Records shown:
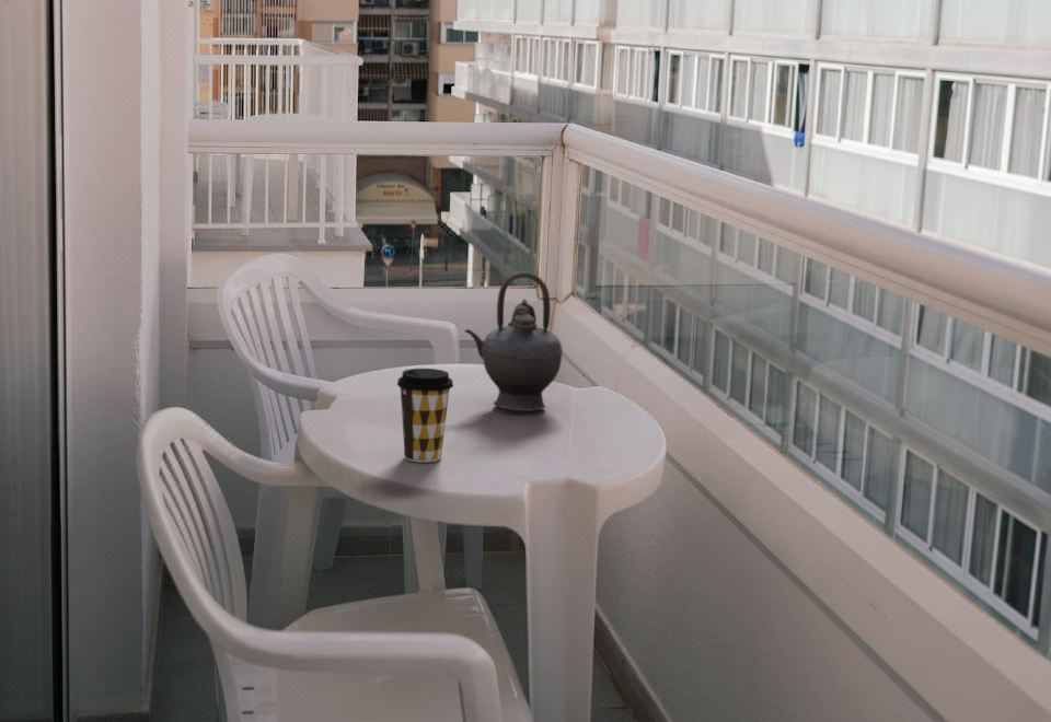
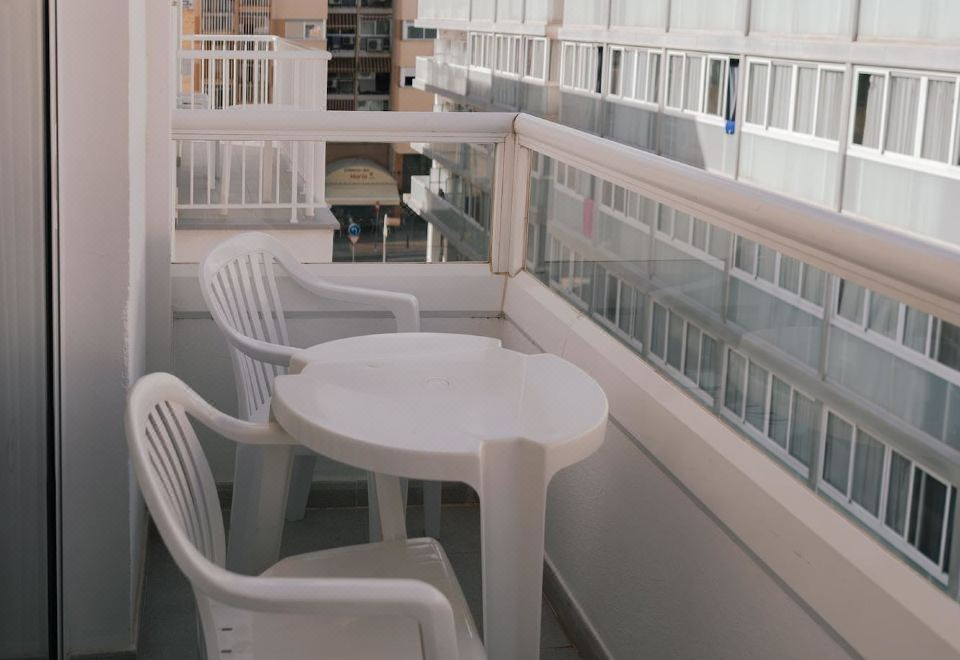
- teapot [464,270,564,412]
- coffee cup [396,368,454,464]
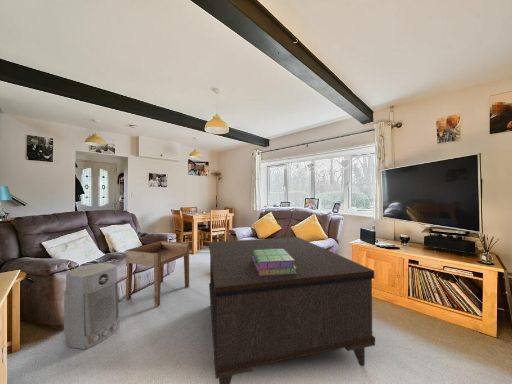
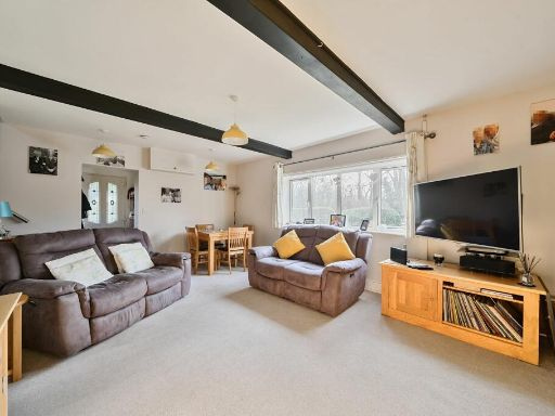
- side table [125,240,190,308]
- air purifier [63,262,121,350]
- coffee table [208,236,376,384]
- stack of books [252,249,296,276]
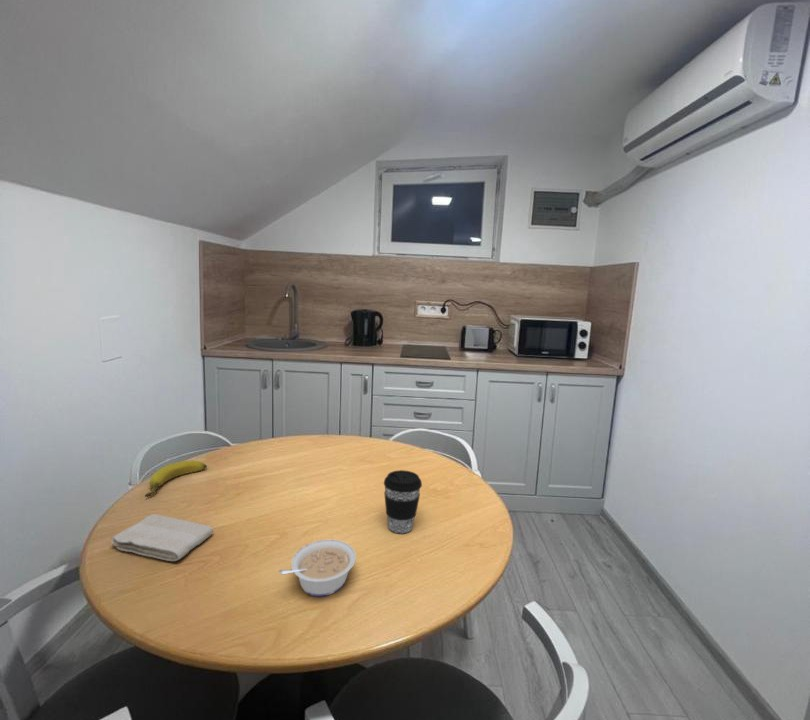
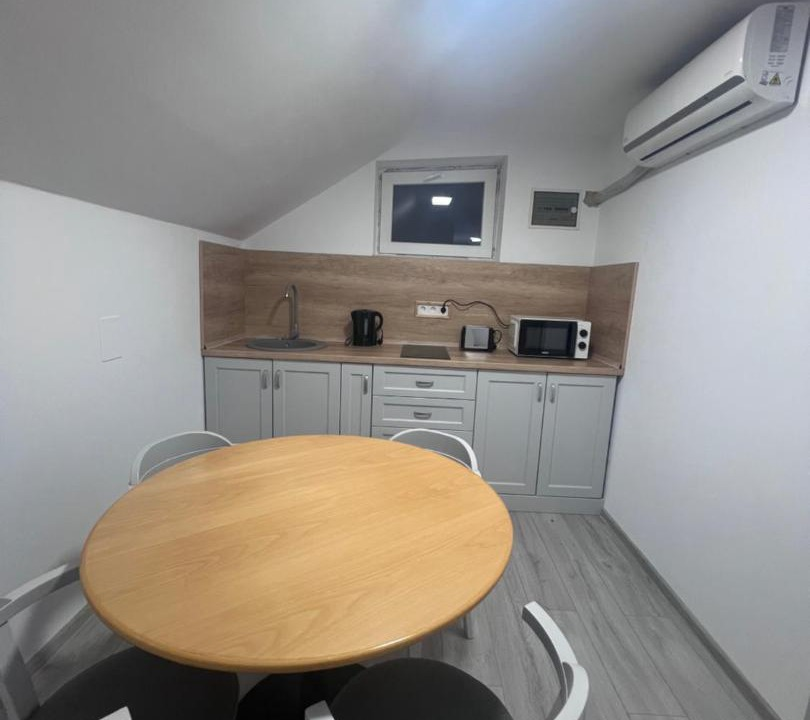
- washcloth [110,513,214,562]
- banana [144,460,208,498]
- coffee cup [383,469,423,534]
- legume [278,539,357,597]
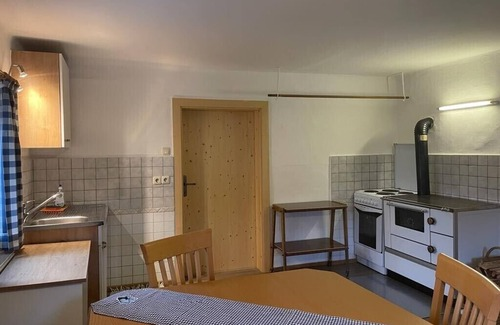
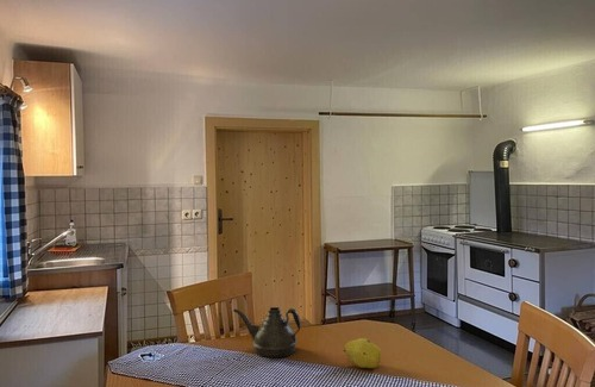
+ teapot [232,306,301,358]
+ fruit [343,337,382,369]
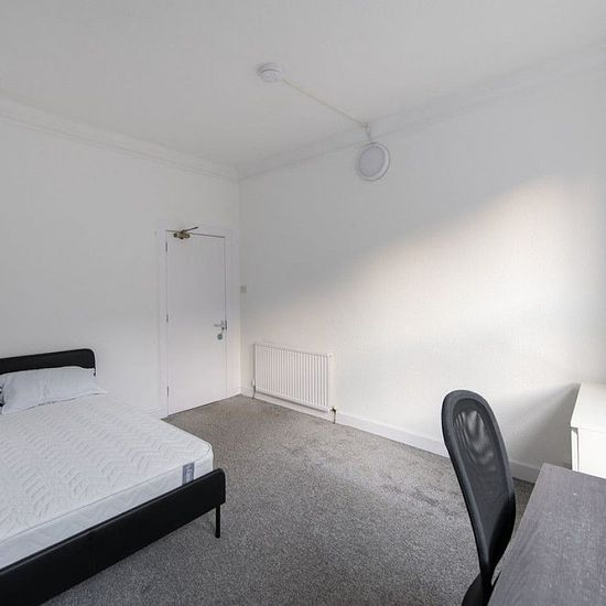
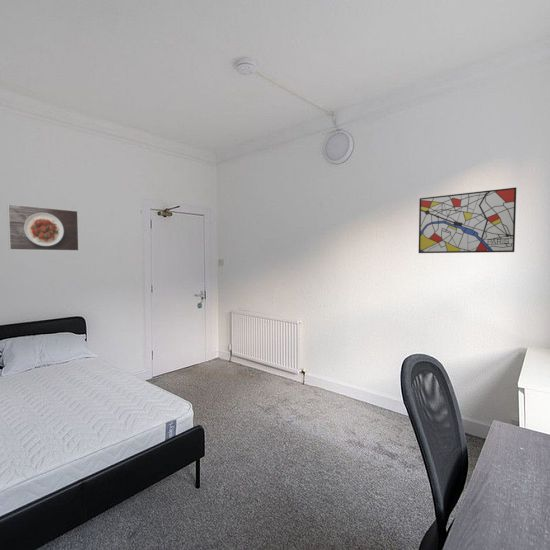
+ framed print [6,203,80,252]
+ wall art [418,186,517,254]
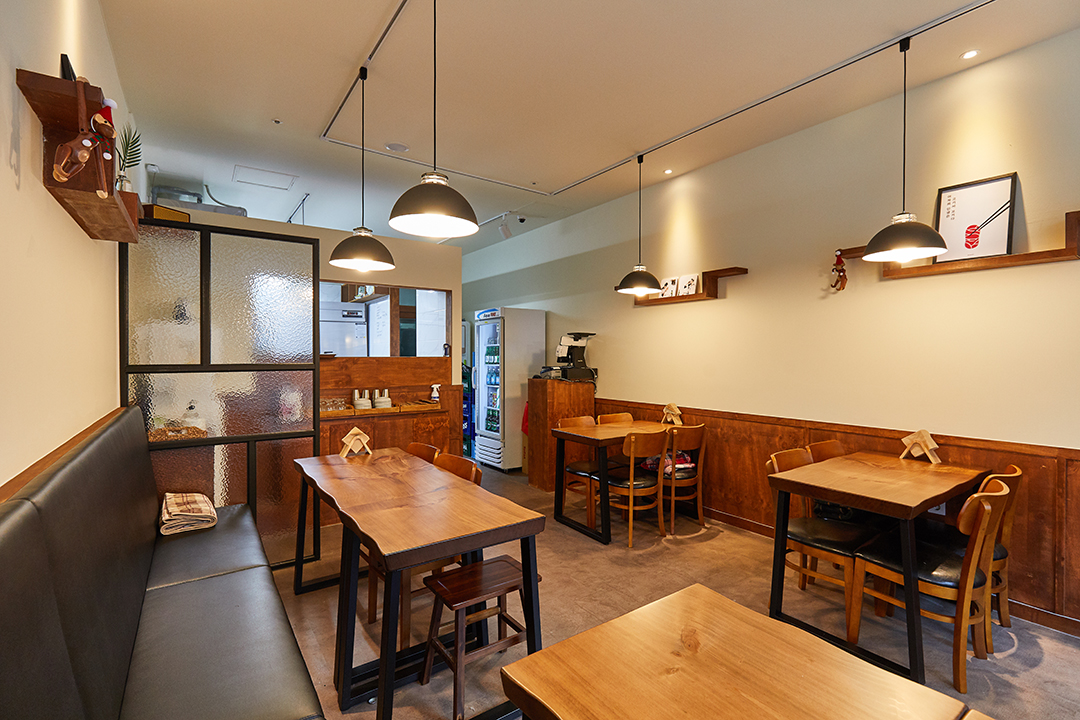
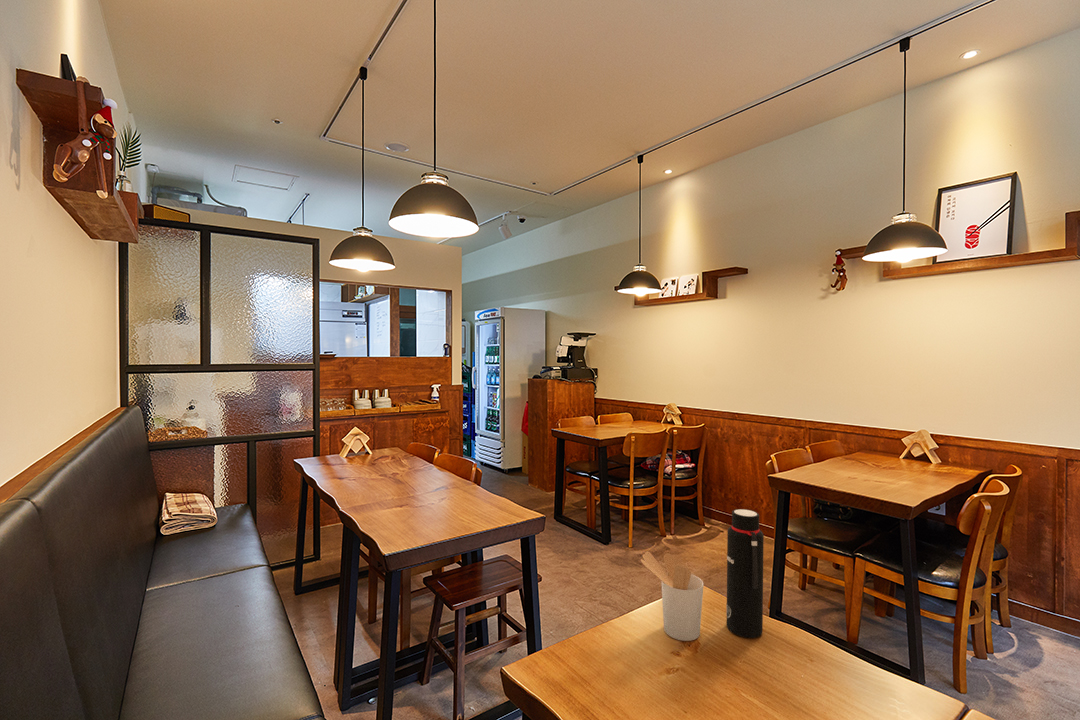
+ water bottle [725,508,765,639]
+ utensil holder [640,550,705,642]
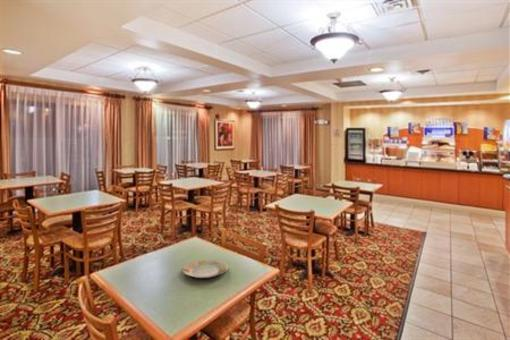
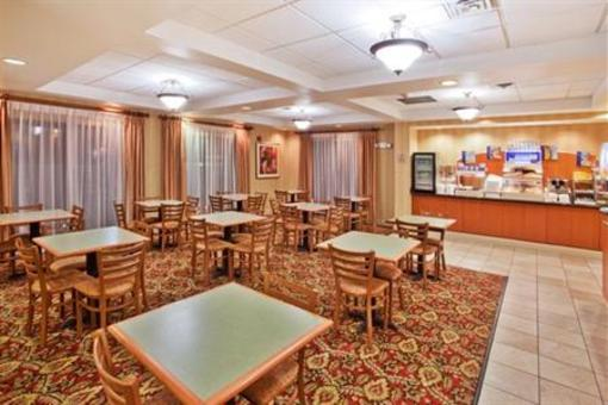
- plate [182,259,229,279]
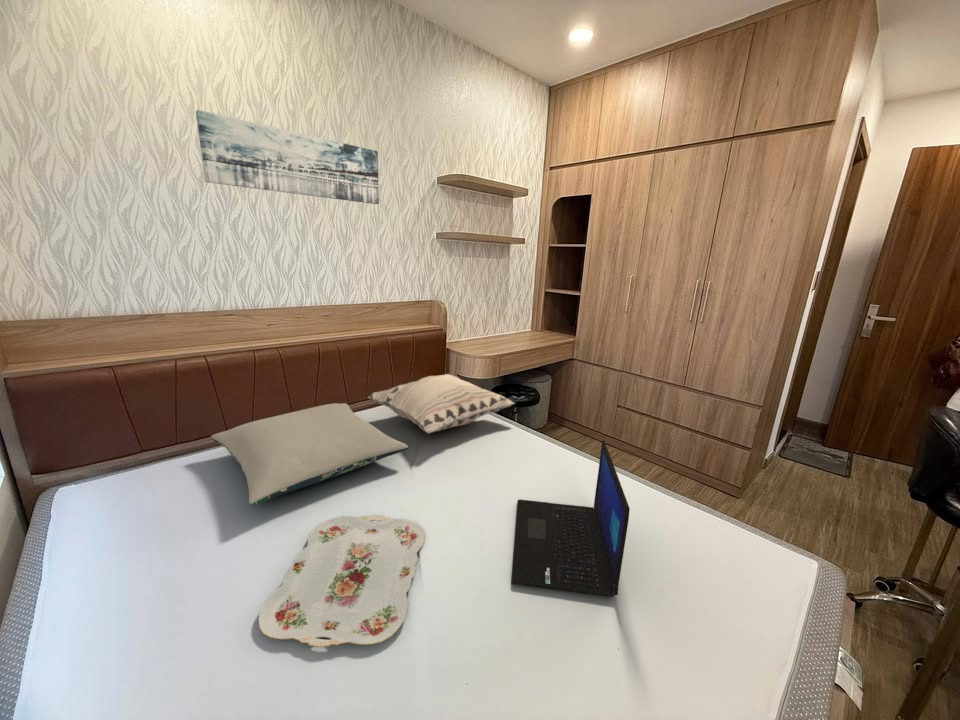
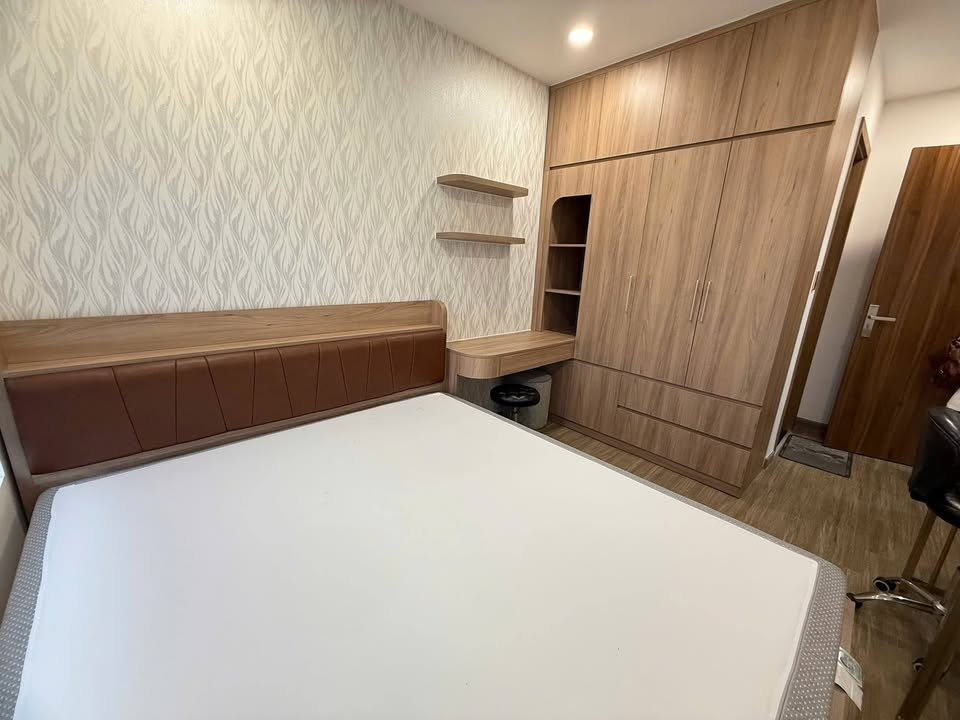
- serving tray [258,514,426,648]
- pillow [210,402,409,506]
- laptop [510,439,631,598]
- wall art [195,109,380,205]
- decorative pillow [366,373,517,435]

What you need to do: Drop the pictures, then write out only the lines running from the one containing "- plate [182,259,229,279]" through the last line above, both included, exactly.

Answer to this problem:
- plate [182,259,229,279]
- serving tray [258,514,426,648]
- pillow [210,402,409,506]
- laptop [510,439,631,598]
- wall art [195,109,380,205]
- decorative pillow [366,373,517,435]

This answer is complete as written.